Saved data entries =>
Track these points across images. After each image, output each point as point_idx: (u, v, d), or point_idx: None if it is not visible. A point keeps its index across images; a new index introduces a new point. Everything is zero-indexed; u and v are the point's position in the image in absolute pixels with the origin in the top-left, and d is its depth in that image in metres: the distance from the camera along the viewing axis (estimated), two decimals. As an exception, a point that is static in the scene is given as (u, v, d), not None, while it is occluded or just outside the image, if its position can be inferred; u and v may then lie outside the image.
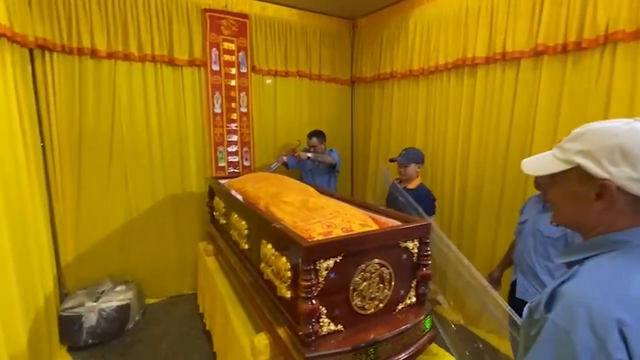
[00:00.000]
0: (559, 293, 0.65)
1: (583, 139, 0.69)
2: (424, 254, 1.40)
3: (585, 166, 0.67)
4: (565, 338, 0.60)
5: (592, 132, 0.69)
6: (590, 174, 0.66)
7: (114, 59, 2.72)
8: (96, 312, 2.52)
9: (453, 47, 2.83)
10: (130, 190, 2.95)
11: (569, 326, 0.60)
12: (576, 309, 0.60)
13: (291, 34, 3.51)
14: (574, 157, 0.69)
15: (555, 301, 0.65)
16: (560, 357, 0.60)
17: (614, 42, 1.96)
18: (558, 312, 0.63)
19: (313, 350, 1.18)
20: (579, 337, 0.58)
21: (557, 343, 0.61)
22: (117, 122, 2.82)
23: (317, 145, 3.18)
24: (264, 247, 1.56)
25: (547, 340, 0.63)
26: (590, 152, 0.67)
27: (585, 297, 0.61)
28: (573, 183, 0.71)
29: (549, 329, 0.63)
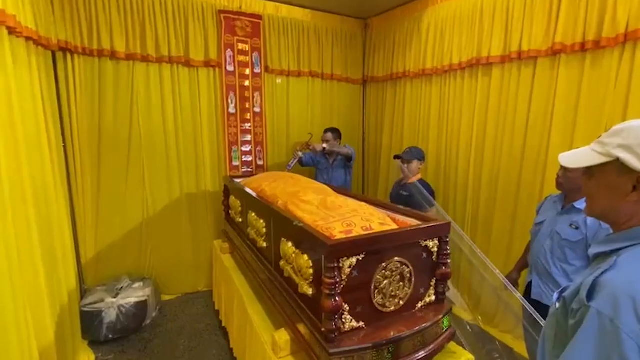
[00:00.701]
0: (601, 283, 0.68)
1: (624, 134, 0.72)
2: (443, 253, 1.41)
3: (625, 159, 0.71)
4: (610, 326, 0.63)
5: (633, 128, 0.72)
6: (630, 167, 0.70)
7: (133, 60, 2.78)
8: (115, 307, 2.59)
9: (467, 46, 2.82)
10: (148, 189, 3.01)
11: (613, 314, 0.63)
12: (620, 297, 0.64)
13: (304, 34, 3.54)
14: (613, 150, 0.73)
15: (597, 291, 0.68)
16: (606, 342, 0.63)
17: (635, 40, 1.94)
18: (601, 301, 0.66)
19: (336, 346, 1.21)
20: (624, 324, 0.62)
21: (602, 330, 0.64)
22: (135, 122, 2.88)
23: (332, 141, 3.18)
24: (284, 245, 1.59)
25: (591, 328, 0.66)
26: (631, 147, 0.70)
27: (628, 286, 0.64)
28: (611, 175, 0.74)
29: (592, 317, 0.66)
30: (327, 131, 3.23)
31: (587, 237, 1.63)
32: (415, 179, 2.55)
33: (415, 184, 2.51)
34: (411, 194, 2.50)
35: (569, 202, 1.74)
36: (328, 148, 3.09)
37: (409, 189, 2.52)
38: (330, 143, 3.17)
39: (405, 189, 2.57)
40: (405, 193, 2.55)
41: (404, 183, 2.60)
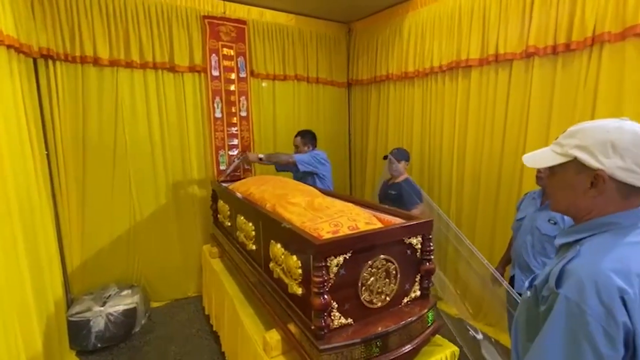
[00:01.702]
0: (568, 271, 0.74)
1: (580, 135, 0.79)
2: (427, 250, 1.47)
3: (581, 158, 0.77)
4: (576, 309, 0.68)
5: (587, 130, 0.78)
6: (586, 165, 0.76)
7: (116, 66, 2.77)
8: (104, 316, 2.56)
9: (447, 49, 2.92)
10: (134, 196, 2.99)
11: (579, 298, 0.69)
12: (585, 283, 0.69)
13: (289, 38, 3.58)
14: (571, 150, 0.79)
15: (564, 278, 0.73)
16: (574, 326, 0.69)
17: (601, 43, 2.06)
18: (568, 287, 0.71)
19: (325, 342, 1.24)
20: (589, 307, 0.67)
21: (570, 314, 0.69)
22: (120, 128, 2.87)
23: (300, 146, 3.02)
24: (273, 247, 1.62)
25: (560, 314, 0.71)
26: (586, 147, 0.76)
27: (591, 272, 0.70)
28: (570, 174, 0.80)
29: (561, 303, 0.71)
30: (297, 135, 3.09)
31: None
32: (402, 178, 2.66)
33: (405, 180, 2.63)
34: (400, 192, 2.60)
35: (547, 199, 1.83)
36: (265, 159, 2.90)
37: (398, 187, 2.63)
38: (297, 149, 3.02)
39: (393, 188, 2.67)
40: (393, 192, 2.65)
41: (392, 182, 2.70)
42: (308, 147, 3.02)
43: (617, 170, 0.73)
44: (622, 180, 0.74)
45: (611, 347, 0.66)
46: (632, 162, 0.72)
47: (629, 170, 0.73)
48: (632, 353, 0.68)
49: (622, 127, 0.75)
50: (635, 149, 0.73)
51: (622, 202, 0.76)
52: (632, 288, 0.67)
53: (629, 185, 0.74)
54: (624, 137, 0.73)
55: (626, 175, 0.73)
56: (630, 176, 0.73)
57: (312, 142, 3.06)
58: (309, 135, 3.06)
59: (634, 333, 0.66)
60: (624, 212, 0.76)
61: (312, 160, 2.85)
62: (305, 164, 2.82)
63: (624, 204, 0.76)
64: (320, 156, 2.91)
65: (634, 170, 0.73)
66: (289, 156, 2.87)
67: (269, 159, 2.92)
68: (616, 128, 0.75)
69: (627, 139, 0.73)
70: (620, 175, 0.73)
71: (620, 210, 0.77)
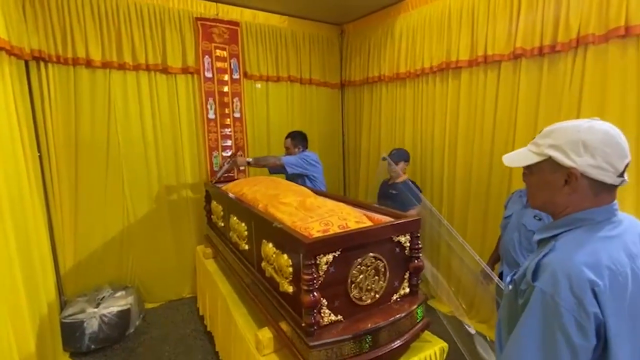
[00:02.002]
0: (543, 265, 0.77)
1: (554, 135, 0.82)
2: (415, 247, 1.50)
3: (555, 157, 0.80)
4: (551, 301, 0.72)
5: (560, 130, 0.82)
6: (560, 163, 0.80)
7: (109, 68, 2.78)
8: (97, 317, 2.56)
9: (437, 51, 2.96)
10: (128, 197, 2.99)
11: (553, 291, 0.72)
12: (558, 276, 0.72)
13: (281, 40, 3.61)
14: (546, 150, 0.82)
15: (540, 272, 0.77)
16: (549, 317, 0.72)
17: (585, 44, 2.11)
18: (543, 281, 0.75)
19: (315, 339, 1.27)
20: (562, 299, 0.70)
21: (545, 306, 0.73)
22: (113, 130, 2.87)
23: (290, 148, 2.99)
24: (265, 247, 1.64)
25: (536, 306, 0.74)
26: (559, 146, 0.80)
27: (565, 265, 0.73)
28: (546, 172, 0.84)
29: (537, 295, 0.74)
30: (287, 137, 3.05)
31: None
32: (403, 178, 2.74)
33: (405, 182, 2.70)
34: (401, 192, 2.68)
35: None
36: (253, 163, 2.90)
37: (399, 187, 2.70)
38: (288, 151, 3.00)
39: (394, 187, 2.74)
40: (394, 192, 2.73)
41: (393, 182, 2.77)
42: (298, 149, 3.00)
43: (589, 168, 0.77)
44: (593, 178, 0.77)
45: (583, 337, 0.69)
46: (602, 160, 0.76)
47: (600, 167, 0.76)
48: (603, 343, 0.71)
49: (593, 127, 0.78)
50: (605, 148, 0.76)
51: (595, 198, 0.80)
52: (602, 280, 0.70)
53: (600, 182, 0.78)
54: (594, 136, 0.77)
55: (597, 173, 0.77)
56: (601, 173, 0.77)
57: (303, 144, 3.03)
58: (299, 137, 3.04)
59: (605, 323, 0.70)
60: (597, 208, 0.80)
61: (301, 162, 2.84)
62: (293, 166, 2.82)
63: (596, 200, 0.80)
64: (311, 157, 2.89)
65: (604, 167, 0.76)
66: (277, 158, 2.86)
67: (258, 162, 2.91)
68: (587, 128, 0.78)
69: (598, 138, 0.77)
70: (592, 173, 0.77)
71: (593, 206, 0.80)
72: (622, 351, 0.71)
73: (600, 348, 0.72)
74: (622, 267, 0.72)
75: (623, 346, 0.71)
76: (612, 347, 0.70)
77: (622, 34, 1.92)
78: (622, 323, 0.71)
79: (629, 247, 0.76)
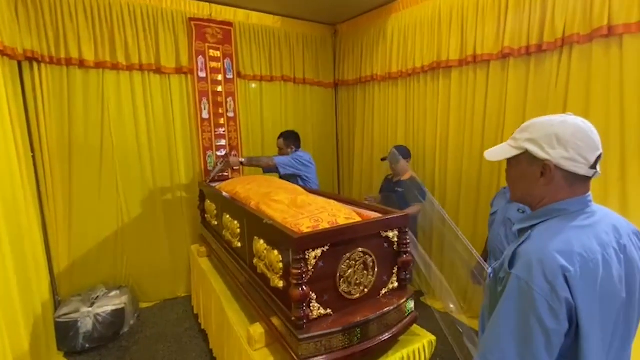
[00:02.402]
0: (519, 253, 0.81)
1: (530, 129, 0.86)
2: (403, 242, 1.53)
3: (531, 150, 0.84)
4: (526, 287, 0.75)
5: (535, 124, 0.86)
6: (536, 156, 0.84)
7: (102, 68, 2.79)
8: (92, 317, 2.57)
9: (428, 51, 3.00)
10: (122, 197, 3.01)
11: (528, 277, 0.75)
12: (533, 262, 0.76)
13: (275, 40, 3.63)
14: (523, 144, 0.86)
15: (516, 260, 0.81)
16: (523, 302, 0.76)
17: (570, 44, 2.15)
18: (519, 268, 0.78)
19: (305, 332, 1.30)
20: (536, 284, 0.74)
21: (520, 291, 0.76)
22: (107, 130, 2.88)
23: (283, 148, 2.99)
24: (257, 243, 1.67)
25: (512, 291, 0.78)
26: (535, 140, 0.84)
27: (538, 253, 0.77)
28: (524, 165, 0.88)
29: (513, 282, 0.78)
30: (279, 137, 3.05)
31: None
32: (408, 176, 2.82)
33: (410, 179, 2.79)
34: (406, 189, 2.76)
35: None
36: (246, 163, 2.90)
37: (404, 185, 2.78)
38: (281, 151, 3.01)
39: (399, 185, 2.82)
40: (400, 189, 2.80)
41: (398, 180, 2.85)
42: (291, 149, 2.99)
43: (562, 160, 0.81)
44: (567, 169, 0.81)
45: (555, 321, 0.73)
46: (574, 152, 0.80)
47: (572, 159, 0.80)
48: (575, 328, 0.75)
49: (566, 121, 0.82)
50: (577, 140, 0.80)
51: (569, 189, 0.83)
52: (573, 266, 0.73)
53: (573, 174, 0.82)
54: (567, 130, 0.81)
55: (570, 165, 0.80)
56: (574, 165, 0.80)
57: (296, 144, 3.03)
58: (291, 137, 3.03)
59: (576, 308, 0.73)
60: (571, 199, 0.84)
61: (293, 162, 2.85)
62: (285, 167, 2.83)
63: (571, 191, 0.84)
64: (304, 158, 2.89)
65: (577, 159, 0.80)
66: (270, 159, 2.88)
67: (251, 162, 2.91)
68: (560, 122, 0.82)
69: (570, 131, 0.80)
70: (565, 165, 0.81)
71: (568, 197, 0.84)
72: (593, 334, 0.74)
73: (573, 333, 0.75)
74: (593, 255, 0.76)
75: (594, 330, 0.74)
76: (583, 331, 0.74)
77: (605, 33, 1.97)
78: (593, 307, 0.74)
79: (601, 236, 0.79)
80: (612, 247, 0.79)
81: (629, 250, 0.81)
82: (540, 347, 0.73)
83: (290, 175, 2.87)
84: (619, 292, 0.78)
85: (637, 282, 0.82)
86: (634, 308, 0.82)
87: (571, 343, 0.76)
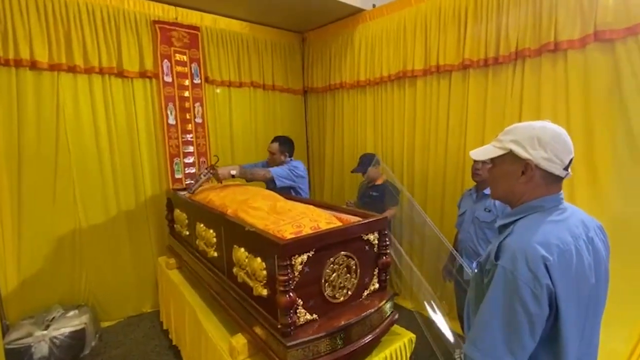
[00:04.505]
0: (504, 246, 0.88)
1: (514, 132, 0.96)
2: (383, 244, 1.59)
3: (515, 150, 0.93)
4: (511, 276, 0.83)
5: (519, 128, 0.96)
6: (518, 156, 0.92)
7: (57, 70, 2.60)
8: (47, 340, 2.36)
9: (395, 60, 3.14)
10: (80, 208, 2.80)
11: (512, 267, 0.83)
12: (516, 253, 0.84)
13: (243, 45, 3.60)
14: (507, 145, 0.95)
15: (501, 252, 0.88)
16: (509, 290, 0.83)
17: (523, 57, 2.36)
18: (504, 259, 0.86)
19: (292, 339, 1.29)
20: (520, 273, 0.82)
21: (506, 281, 0.84)
22: (62, 136, 2.68)
23: (276, 153, 2.78)
24: (237, 252, 1.64)
25: (499, 281, 0.85)
26: (519, 141, 0.93)
27: (521, 244, 0.85)
28: (507, 164, 0.97)
29: (499, 272, 0.85)
30: (274, 141, 2.84)
31: (499, 216, 1.96)
32: (381, 180, 2.91)
33: (384, 184, 2.89)
34: (381, 193, 2.86)
35: (481, 191, 2.06)
36: (238, 175, 2.48)
37: (379, 189, 2.88)
38: (272, 157, 2.80)
39: (375, 189, 2.90)
40: (375, 193, 2.89)
41: (373, 184, 2.93)
42: (285, 156, 2.78)
43: (542, 160, 0.90)
44: (545, 169, 0.91)
45: (538, 306, 0.81)
46: (552, 154, 0.90)
47: (550, 160, 0.90)
48: (555, 312, 0.83)
49: (546, 127, 0.93)
50: (555, 144, 0.90)
51: (546, 188, 0.93)
52: (552, 256, 0.82)
53: (550, 174, 0.91)
54: (546, 133, 0.91)
55: (548, 165, 0.90)
56: (552, 166, 0.90)
57: (290, 151, 2.82)
58: (288, 143, 2.82)
59: (555, 293, 0.82)
60: (547, 197, 0.93)
61: (290, 174, 2.63)
62: (283, 179, 2.59)
63: (547, 189, 0.93)
64: (299, 168, 2.69)
65: (554, 160, 0.90)
66: (266, 171, 2.58)
67: (244, 175, 2.53)
68: (541, 127, 0.93)
69: (549, 135, 0.91)
70: (544, 165, 0.90)
71: (544, 195, 0.94)
72: (570, 317, 0.84)
73: (553, 317, 0.84)
74: (568, 246, 0.85)
75: (570, 312, 0.84)
76: (561, 314, 0.83)
77: (552, 48, 2.19)
78: (569, 292, 0.83)
79: (572, 229, 0.89)
80: (582, 239, 0.89)
81: (596, 242, 0.92)
82: (525, 331, 0.81)
83: (287, 187, 2.65)
84: (589, 279, 0.88)
85: (602, 269, 0.93)
86: (600, 292, 0.93)
87: (550, 327, 0.84)
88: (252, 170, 2.60)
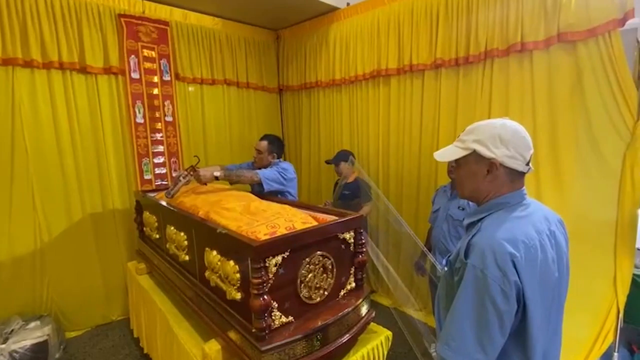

TASK => From the records above, retype only the lines starting at the line that contains "42: (308, 147, 3.02)" and ending at the line that contains "71: (620, 210, 0.77)", both included.

YOUR RESPONSE =>
42: (308, 147, 3.02)
43: (617, 170, 0.73)
44: (622, 180, 0.74)
45: (611, 347, 0.66)
46: (632, 162, 0.72)
47: (629, 170, 0.73)
48: (632, 353, 0.68)
49: (622, 127, 0.75)
50: (635, 149, 0.73)
51: (622, 202, 0.76)
52: (632, 288, 0.67)
53: (629, 185, 0.74)
54: (624, 137, 0.73)
55: (626, 175, 0.73)
56: (630, 176, 0.73)
57: (312, 142, 3.06)
58: (309, 135, 3.06)
59: (634, 333, 0.66)
60: (624, 212, 0.76)
61: (312, 160, 2.85)
62: (305, 164, 2.82)
63: (624, 204, 0.76)
64: (320, 156, 2.91)
65: (634, 170, 0.73)
66: (289, 156, 2.87)
67: (269, 159, 2.92)
68: (616, 128, 0.75)
69: (627, 139, 0.73)
70: (620, 175, 0.73)
71: (620, 210, 0.77)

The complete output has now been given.